Julgamos necessário prosseguir no estudo dessa problemática, tendo em

vista que ainda há muito adiante, principalmente quando consideramos projetos

audaciosos como óculos e outros dispositivos vestíveis conectados constantemente

à internet, e que prometem trazer essa camada informacional para ainda mais perto

de nossos corpos, através do acoplamento de tais tecnologias aos nossos sentidos

propriamente ditos, radicalizando a característica de mediação que possuem.
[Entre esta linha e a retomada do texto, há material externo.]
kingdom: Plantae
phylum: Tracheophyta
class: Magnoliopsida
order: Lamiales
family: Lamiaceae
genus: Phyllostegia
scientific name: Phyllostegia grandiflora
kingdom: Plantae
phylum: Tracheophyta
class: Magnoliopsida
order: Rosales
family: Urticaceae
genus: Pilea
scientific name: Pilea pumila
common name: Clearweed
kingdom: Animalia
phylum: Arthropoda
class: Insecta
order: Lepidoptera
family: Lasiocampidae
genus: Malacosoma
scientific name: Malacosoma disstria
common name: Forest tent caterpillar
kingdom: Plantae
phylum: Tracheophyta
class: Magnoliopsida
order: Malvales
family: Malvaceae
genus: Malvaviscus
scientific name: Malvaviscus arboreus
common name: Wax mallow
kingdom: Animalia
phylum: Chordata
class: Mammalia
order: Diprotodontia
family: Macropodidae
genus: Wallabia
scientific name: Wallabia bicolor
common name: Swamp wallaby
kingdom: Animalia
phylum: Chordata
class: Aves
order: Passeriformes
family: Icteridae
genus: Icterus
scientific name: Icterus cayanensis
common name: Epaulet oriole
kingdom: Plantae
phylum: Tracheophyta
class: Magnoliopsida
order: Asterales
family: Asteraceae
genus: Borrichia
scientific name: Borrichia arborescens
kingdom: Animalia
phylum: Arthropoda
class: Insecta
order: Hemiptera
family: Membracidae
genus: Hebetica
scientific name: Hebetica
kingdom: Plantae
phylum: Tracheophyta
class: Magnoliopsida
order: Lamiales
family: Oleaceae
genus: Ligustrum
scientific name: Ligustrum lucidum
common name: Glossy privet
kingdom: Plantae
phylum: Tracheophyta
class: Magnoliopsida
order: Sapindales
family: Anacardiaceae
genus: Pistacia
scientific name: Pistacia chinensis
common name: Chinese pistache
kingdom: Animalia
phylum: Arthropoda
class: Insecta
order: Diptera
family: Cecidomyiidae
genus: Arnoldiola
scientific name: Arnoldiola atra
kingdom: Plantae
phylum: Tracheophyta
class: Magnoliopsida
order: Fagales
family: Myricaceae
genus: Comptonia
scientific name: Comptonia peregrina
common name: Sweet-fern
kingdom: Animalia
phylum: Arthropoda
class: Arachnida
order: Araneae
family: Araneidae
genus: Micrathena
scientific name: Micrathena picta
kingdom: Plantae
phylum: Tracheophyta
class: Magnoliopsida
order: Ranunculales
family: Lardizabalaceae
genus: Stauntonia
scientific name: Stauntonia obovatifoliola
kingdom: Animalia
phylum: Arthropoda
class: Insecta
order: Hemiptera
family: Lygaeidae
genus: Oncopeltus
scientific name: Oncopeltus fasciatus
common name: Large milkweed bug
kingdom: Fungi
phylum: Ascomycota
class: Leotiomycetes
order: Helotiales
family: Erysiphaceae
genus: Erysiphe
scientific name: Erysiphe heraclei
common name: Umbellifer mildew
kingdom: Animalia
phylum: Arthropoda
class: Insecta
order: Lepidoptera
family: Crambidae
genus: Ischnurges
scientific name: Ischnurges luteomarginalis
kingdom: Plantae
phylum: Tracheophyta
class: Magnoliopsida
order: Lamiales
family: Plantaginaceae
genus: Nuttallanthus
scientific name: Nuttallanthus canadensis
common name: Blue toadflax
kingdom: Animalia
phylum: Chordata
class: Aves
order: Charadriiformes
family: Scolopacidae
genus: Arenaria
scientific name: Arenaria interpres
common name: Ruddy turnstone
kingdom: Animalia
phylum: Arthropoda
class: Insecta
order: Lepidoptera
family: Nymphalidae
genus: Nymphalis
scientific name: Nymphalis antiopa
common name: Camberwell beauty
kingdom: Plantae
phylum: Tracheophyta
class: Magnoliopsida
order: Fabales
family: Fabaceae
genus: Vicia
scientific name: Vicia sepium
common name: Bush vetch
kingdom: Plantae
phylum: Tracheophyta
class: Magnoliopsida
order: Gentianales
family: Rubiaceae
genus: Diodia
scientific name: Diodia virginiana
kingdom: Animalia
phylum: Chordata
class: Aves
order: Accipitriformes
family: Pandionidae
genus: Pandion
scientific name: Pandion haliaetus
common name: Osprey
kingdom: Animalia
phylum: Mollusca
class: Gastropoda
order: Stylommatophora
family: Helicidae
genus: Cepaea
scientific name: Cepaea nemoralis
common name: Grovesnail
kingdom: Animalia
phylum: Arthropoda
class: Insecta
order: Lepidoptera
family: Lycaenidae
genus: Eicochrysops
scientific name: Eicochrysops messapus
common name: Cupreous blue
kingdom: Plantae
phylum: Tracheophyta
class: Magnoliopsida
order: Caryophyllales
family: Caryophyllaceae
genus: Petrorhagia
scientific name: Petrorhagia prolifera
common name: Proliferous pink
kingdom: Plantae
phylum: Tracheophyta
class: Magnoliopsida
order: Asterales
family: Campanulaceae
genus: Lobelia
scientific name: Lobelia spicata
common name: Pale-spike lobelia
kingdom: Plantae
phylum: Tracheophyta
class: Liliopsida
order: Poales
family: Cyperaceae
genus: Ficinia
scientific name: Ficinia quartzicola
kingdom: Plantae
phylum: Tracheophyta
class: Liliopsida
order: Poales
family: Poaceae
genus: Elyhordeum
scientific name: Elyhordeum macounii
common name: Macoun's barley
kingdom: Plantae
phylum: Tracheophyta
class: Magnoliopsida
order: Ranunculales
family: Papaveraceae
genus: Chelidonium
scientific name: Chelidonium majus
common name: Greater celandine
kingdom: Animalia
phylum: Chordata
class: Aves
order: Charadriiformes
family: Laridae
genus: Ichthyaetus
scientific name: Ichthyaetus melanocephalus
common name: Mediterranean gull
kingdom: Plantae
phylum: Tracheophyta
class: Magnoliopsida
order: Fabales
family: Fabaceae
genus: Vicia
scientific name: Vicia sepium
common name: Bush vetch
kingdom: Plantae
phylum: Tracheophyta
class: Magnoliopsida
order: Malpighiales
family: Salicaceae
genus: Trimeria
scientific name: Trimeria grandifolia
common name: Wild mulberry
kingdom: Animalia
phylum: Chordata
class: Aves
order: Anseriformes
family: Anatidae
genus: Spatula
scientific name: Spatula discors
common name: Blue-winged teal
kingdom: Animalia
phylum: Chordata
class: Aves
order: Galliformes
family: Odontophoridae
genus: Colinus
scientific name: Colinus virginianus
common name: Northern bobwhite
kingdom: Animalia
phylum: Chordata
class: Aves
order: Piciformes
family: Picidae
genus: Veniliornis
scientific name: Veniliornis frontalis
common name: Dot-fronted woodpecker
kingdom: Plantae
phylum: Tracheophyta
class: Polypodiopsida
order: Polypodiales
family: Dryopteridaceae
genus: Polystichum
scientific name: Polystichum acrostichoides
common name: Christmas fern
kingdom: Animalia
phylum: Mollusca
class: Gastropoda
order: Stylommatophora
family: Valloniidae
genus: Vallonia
Acreditamos, quanto a isso, haja vista que tratam-se ainda de ensaios, que levarão

um certo tempo para a penetração na sociedade, assim como foi o caso dos

computadores e dispositivos portáteis, mas que podem também iniciar novas

possibilidades de redes sociais móveis e principalmente radicalizar a existência dos

jogos locativos, por meio da visualização efetiva de diversas camadas de sentido

que compõe o mundo.

Ainda acrescentamos que, hoje, a sociedade parece retomar um conceito

básico do jogo para os autores que trabalhamos, e que por vezes foi deixado de

canto em detrimento de uma sociedade industrial e de acúmulo frenético de bens

materiais: a ideia de que o jogo proporciona àquele que adentra em seu círculo uma

sensação de prazer e encantamento única, não possibilitada por nenhuma outra

atividade, de pensar outras realidades e, mesmo que temporariamente, se desligar

das pressões da vida diária e adentrar um universo propriamente mágico, no qual é

permitido reinventar e produzir a si mesmo, refletindo sobre quem somos e

produzindo incessantemente novas versões do nosso próprio mundo.